Texto para leitura →
Notificado, o autor pugnou pela improcedência da exceção invocada.
Cumpre decidir.
A incompetência em razão da nacionalidade constitui exceção dilatória, inclusive de conhecimento oficioso, que obsta ao conhecimento do mérito da causa e implica a absolvição da ré da instância – art.ºs 96º, a), 97º, 278º, nº 1, alínea a), 591º, nº 1, alínea d) e 595º, nº 1, alínea a), do CPC.
O autor intentou a presente ação alegando que:
- é jogador profissional de futebol, de nacionalidade portuguesa;
- a ré é uma sociedade norte-americana, com sede no Estado da Califórnia, nos Estados Unidos da América;
- a ré dedica-se à exploração, distribuição e venda de jogos nos Estados Unidos da América, Canadá e Japão:
- a ré conta com várias subsidiárias, entre as quais se destaca, na Europa, a E...;
- a ré tem utilizado a sua imagem e as suas características físicas quando produz os jogos objeto dos presentes autos.
O autor sustenta a competência internacional do tribunal português nos elementos de conexão das alíneas a), b) e c) do art.º 62º do CPC.
A competência do tribunal afere-se pelos termos em que a ação é proposta, atendendo-se aos fundamentos invocados e ao pedido formulado, pela natureza da relação jurídica tal como ela é configurada pelo autor na petição inicial, ou seja, no confronto entre a pretensão deduzida - pedido - e os respetivos fundamentos - causa de pedir, sendo irrelevantes circunstâncias que venham a ocorrer posteriormente.
Haverá em primeiro lugar que verificar se a competência internacional dos tribunais portugueses resulta de convenções internacionais ou dos regulamentos europeus, considerando o que dispõe o art.º 59º do CPC.
Para a situação dos autos, como se refere no Acórdão do Tribunal da Relação de Guimarães de 13.01.2022, junto pela ré com o seu requerimento de 09.02.2022, “não existe instrumento internacional a considerar sobre a matéria do litigio nem são aplicáveis, apesar de Portugal ser Estado-Membro da União Europeia, regulamentos europeus (designadamente não é aplicável o regime definido pelo Regulamento (UE) n.º 1215/2012, do Parlamento Europeu e do Conselho, de 12 de Dezembro de 2012, relativo à competência judiciária, ao reconhecimento e à execução de decisões em matéria civil e comercial, que revogou o Regulamento (CE) n.º 44/2001, de 22/12/2000)”, atendendo designadamente ao facto de a ré ter a sua sede na Califórnia, Estados Unidos da América.

Tarefa A →
Responda com base no texto para leitura:
(i) Qual é a nacionalidade do autor?
(ii) Onde tem a ré a sua sede?
(iii) Em que data foi proferido o Acórdão do Tribunal da Relação de Guimarães citado?
O texto e os registos provêm de fontes distintas.

Registos fornecidos →
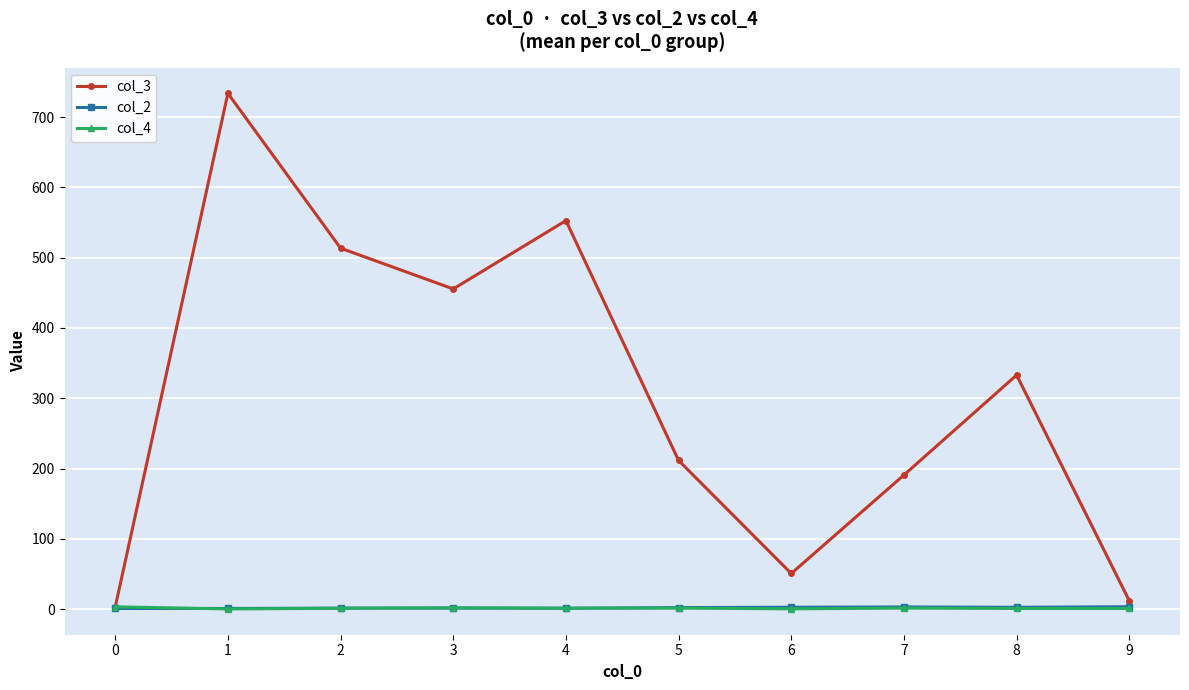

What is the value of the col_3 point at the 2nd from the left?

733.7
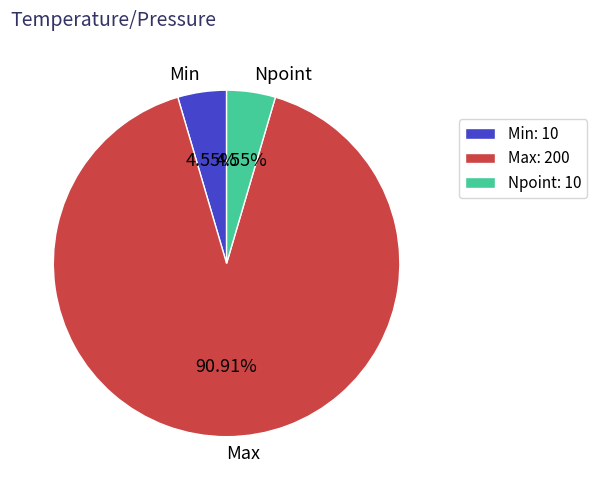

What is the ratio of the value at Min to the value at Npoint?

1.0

Tarefa B →
Transcreva literalmente todos os registos, sem incluir as imagens na resposta.

Resposta A →
(i) Portuguesa.
(ii) No Estado da Califórnia, nos Estados Unidos da América.
(iii) 13.01.2022.

Resposta B →
What is the value of the col_3 point at the 2nd from the left?

733.7

What is the ratio of the value at Min to the value at Npoint?

1.0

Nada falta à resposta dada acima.